Warloghe's debut album is not as good as it could have been. Some of the songs seem underdeveloped and include ideas that do not mesh well with the rest. The arrangement of the record is poor, also, starting out with two of the weaker tracks. Nonetheless, the bulk of the material delivers grim, old school black metal that does well to live up to the potential shown on the previous releases. During a time when many bands were experimenting with various outside influences and others were going toward a total synth route, The First Possession was a refreshing dose of uncompromising darkness that held true to those that came before.
(20 Aug. 2013)


Released in 2003, Womb of Pestilence is the second full-length album from Warloghe. In the four years between releases, the band managed to correct some of the problems that plagued the previous album and held it back from being as good as it could have been. The material here sounds like more of a natural continuation of what they began with The Black Tower and Unlighted, much moreso than The First Possession. This is one of those times when a band actually realized their potential, rather than disappointing.

Musically, this is much darker than anything on their first record. This is what many were expecting the last one to sound like. The songwriting is much more focused and there are no throwaway tracks. This is clear from the moment "Opened and Tainted Graves" begins. There is a sense of urgency and, most of all, feeling to the riffs. Everything fits together, cohesively, to create a very dark and gloomy atmosphere. Songs like "Fires Burn Black" really hearken back to the old Mütiilation demos and bring forth an ancient darkness to consume you whole. The compositions are more complete and dynamic, rather than each song being rather one-dimensional. There is still a rather straightforward approach, though with subtle additions that do a lot for the music, such as the slow sections in "Illuminating Void" and "Dark Spires Swirl in the Abyss". There are also slight changes in the drumming, here and there, that help to keep the songs from being too monotonous. The vocals sound much more possessed than on the last record, particularly the hellish wailing on "Corpse-Altar-Light". The effect is reminiscent of the demonic voices from 'The Evil Dead', but in a very serious manner. While some of the tremolo melodies on the last offering were a bit generic and failed to move the listener in any way, the riffs that make up Womb of Pestilence serve to haunt you and to create a very unsettling feeling that is sure to drag your spirit into the depths.

The production is more consistent and suits the music a lot more, compared to the last album. The guitars possess a very raw and, sometimes, grating quality that are likely to make your ears bleed if you turn the volume up. This is what an underground black metal album should sound like, as if it was recorded in some forgotten crypt. The vocals are high enough in the mix, throughout, rather than sometimes being buried as on the previous L.P. The drums are at a more appropriate level, as well, no longer dominating the sound. The guitars are firmly in control as the dominant element, as they should be, and the music benefits greatly from this. At a time when a lot of bands were going for a completely modern and plastic production, Warloghe's sophomore effort sounds like it could have been recorded a decade earlier.

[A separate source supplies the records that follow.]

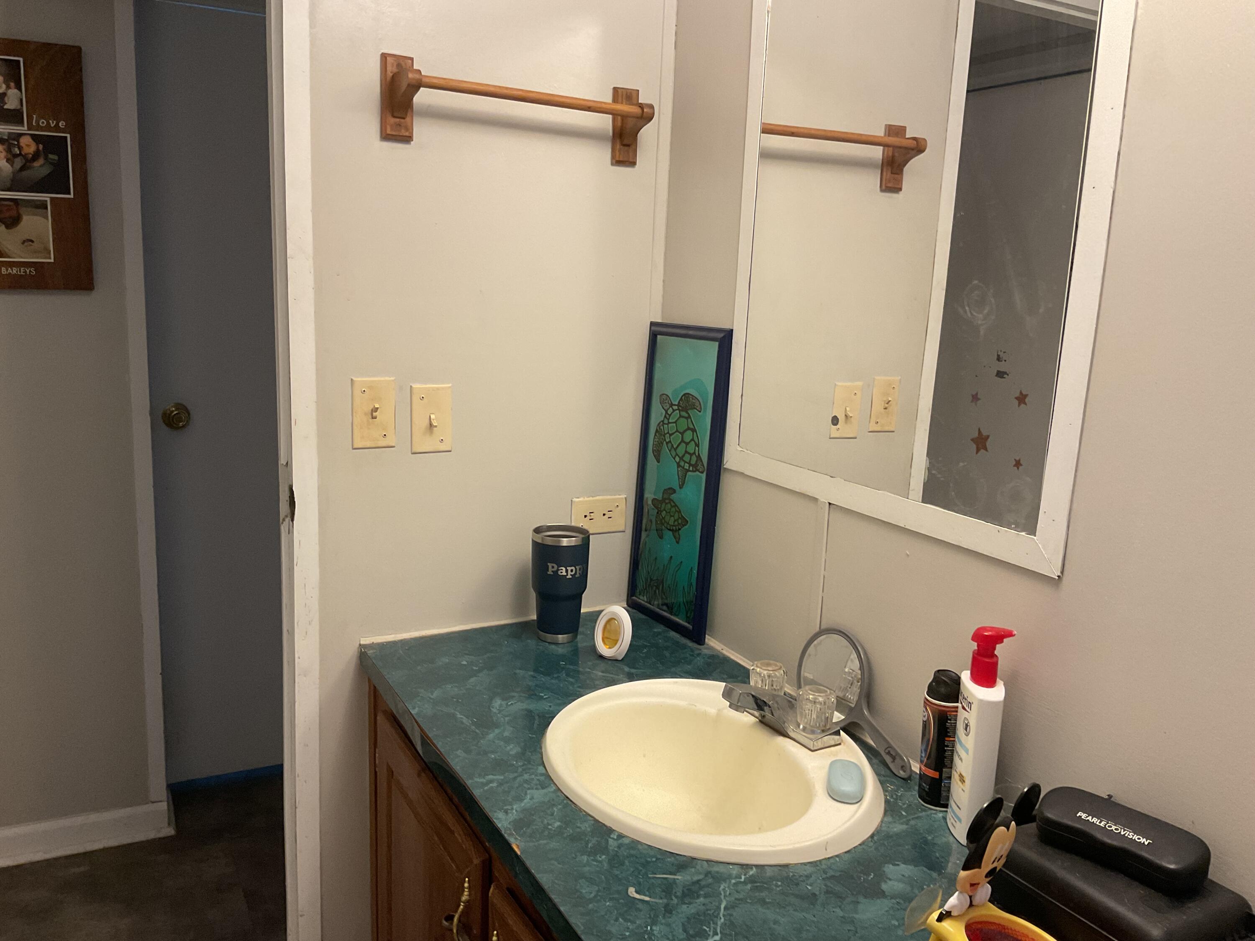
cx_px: 628
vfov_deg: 48.2
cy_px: 470
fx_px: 1051
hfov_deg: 61.7
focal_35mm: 29
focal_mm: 3
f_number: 1.8
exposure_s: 1/60
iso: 100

Womb of Pestilence is a very solid album that deserves to be known much more than it is. This is what Mütiilation might have sounded like, around the same time, if Meyhna'ch had a real drummer and hadn't recorded his albums with such modern methods. Though some bands try very hard to proclaim themselves the standard-bearers of black metal, whoring themselves out in every possible way, Warloghe was simply keeping the black flame burning in a genuine manner, by creating dark and evil music that has stood the test of time. This should appeal to fans of the old LLN bands, such as Mütiilation, as well as modern Finnish bands like Sargeist and Horna. Buy this.